Kamer krijgt beeld van chaos in Syrië
Kamerleden kregen donderdag tijdens een hoorzitting over Syrië een beeld geschetst van chaos, bloedvergieten en strijdgroepen die nogal eens van bondgenoot veranderen. Of de Nederlandse hulp aan de opstandelingen terecht was, verschillen de deskundigen.
Nederland gaf tussen 2015 en 2018 steun aan 22 rebellengroepen. Ze kregen geen wapens, maar zaken als pick-uptrucks, kleding, computers en tenten. Volgens Nieuwsuur en Trouw kwamen de spullen ook in handen van jihadisten. Minister Stef Blok (Buitenlandse Zaken) erkent dat het toezicht op de hulp strakker had gekund.
Voormalig Syrië-gezant Koos van Dam vindt de steun ter waarde van 27,6 miljoen „volkomen terecht”. En als groepen toch over de schreef gingen, werden de leveranties stopgezet. Het toezicht op de hulp was „voldoende”, ook al waren daarvoor volgens hem te weinig middelen.
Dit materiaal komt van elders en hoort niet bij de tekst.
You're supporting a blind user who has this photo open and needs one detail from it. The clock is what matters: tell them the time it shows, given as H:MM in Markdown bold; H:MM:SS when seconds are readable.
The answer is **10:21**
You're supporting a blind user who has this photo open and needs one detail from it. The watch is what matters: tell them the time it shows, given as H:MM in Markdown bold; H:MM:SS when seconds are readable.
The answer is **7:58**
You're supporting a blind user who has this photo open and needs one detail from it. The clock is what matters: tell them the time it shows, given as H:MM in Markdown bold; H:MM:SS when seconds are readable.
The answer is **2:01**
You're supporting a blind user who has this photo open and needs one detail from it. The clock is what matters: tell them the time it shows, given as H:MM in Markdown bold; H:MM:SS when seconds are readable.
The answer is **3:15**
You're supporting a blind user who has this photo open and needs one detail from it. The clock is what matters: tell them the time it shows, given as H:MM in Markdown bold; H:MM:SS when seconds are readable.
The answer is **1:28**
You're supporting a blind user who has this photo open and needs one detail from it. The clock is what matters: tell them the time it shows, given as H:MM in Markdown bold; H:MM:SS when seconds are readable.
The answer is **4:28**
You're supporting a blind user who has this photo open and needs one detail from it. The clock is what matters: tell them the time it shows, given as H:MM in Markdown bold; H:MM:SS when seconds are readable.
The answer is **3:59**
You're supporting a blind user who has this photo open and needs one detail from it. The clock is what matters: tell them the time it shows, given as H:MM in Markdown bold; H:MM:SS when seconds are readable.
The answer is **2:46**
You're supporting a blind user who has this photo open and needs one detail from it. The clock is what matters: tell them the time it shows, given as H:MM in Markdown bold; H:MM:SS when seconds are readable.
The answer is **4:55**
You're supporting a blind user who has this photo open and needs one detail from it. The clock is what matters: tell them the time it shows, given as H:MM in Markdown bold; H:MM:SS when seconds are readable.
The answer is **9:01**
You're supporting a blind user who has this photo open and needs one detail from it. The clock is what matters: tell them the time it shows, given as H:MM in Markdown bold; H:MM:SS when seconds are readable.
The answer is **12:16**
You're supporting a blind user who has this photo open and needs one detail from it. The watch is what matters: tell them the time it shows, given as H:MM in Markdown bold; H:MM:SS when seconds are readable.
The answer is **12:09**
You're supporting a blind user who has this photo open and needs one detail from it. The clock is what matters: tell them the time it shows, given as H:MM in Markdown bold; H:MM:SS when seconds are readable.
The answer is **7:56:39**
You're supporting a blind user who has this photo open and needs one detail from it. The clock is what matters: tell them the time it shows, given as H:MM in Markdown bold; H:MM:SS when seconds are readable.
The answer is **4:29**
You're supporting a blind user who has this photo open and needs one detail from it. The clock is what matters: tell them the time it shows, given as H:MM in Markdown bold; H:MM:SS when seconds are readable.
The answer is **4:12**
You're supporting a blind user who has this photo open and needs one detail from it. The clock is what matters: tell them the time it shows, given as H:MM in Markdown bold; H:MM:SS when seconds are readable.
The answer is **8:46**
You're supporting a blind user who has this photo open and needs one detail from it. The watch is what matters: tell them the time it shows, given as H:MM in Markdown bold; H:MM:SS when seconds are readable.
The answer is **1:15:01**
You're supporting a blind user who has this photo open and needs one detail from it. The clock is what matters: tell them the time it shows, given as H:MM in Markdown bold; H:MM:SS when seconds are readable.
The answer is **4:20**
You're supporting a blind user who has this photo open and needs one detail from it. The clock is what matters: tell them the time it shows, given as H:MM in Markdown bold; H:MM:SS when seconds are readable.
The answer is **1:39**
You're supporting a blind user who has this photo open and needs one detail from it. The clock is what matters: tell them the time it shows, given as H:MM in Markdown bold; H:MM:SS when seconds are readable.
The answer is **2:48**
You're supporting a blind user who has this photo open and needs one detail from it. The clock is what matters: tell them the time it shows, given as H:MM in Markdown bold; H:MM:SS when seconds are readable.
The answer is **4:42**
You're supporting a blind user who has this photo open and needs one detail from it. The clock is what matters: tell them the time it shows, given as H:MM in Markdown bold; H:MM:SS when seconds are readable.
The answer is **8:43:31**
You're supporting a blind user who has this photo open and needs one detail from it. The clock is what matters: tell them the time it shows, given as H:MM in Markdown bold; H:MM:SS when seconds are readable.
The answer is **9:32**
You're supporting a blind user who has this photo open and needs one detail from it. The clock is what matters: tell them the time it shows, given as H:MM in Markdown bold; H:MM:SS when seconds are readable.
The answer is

Hij kon niet concreet worden omdat de operatie tot staatsgeheim is verklaard.
Hoogleraar André Nollkaemper twijfelt of de steun aan de gewapende groepen gerechtvaardigd was. Volgens hem heeft het kabinet hiermee de „volkenrechtelijke grenzen bereikt”. Hij sprak op persoonlijke titel, maar is ook volkenrechtelijk adviseur van Buitenlandse Zaken.
Onderzoeker Thomas van Linge en journalist Harald Doornbos waren het duidelijk niet met elkaar eens. Volgens de laatste was het al een „enorme chaos” in Syrië en waren gematigde groepen bijna niet meer te vinden toen Nederland de hulpoperatie begon. Van Lingen denkt dat het wel kon, maar gelooft niet dat het veel verschil heeft gemaakt. Charles Lister van het Middle East Institute in Washington meent dat er juist eerder en op een grotere schaal hulp had moeten worden gegeven.
Bij de strijd in Syrië zijn honderden gewapende groepen betrokken. Er wordt volgens de deskundigen geregeld van bondgenoot gewisseld en strijders stappen over naar andere groepen als ze geld nodig hebben. Het is lastig deze groepen en hun leiders te volgen, aldus Diana Samaan van Amnesty International.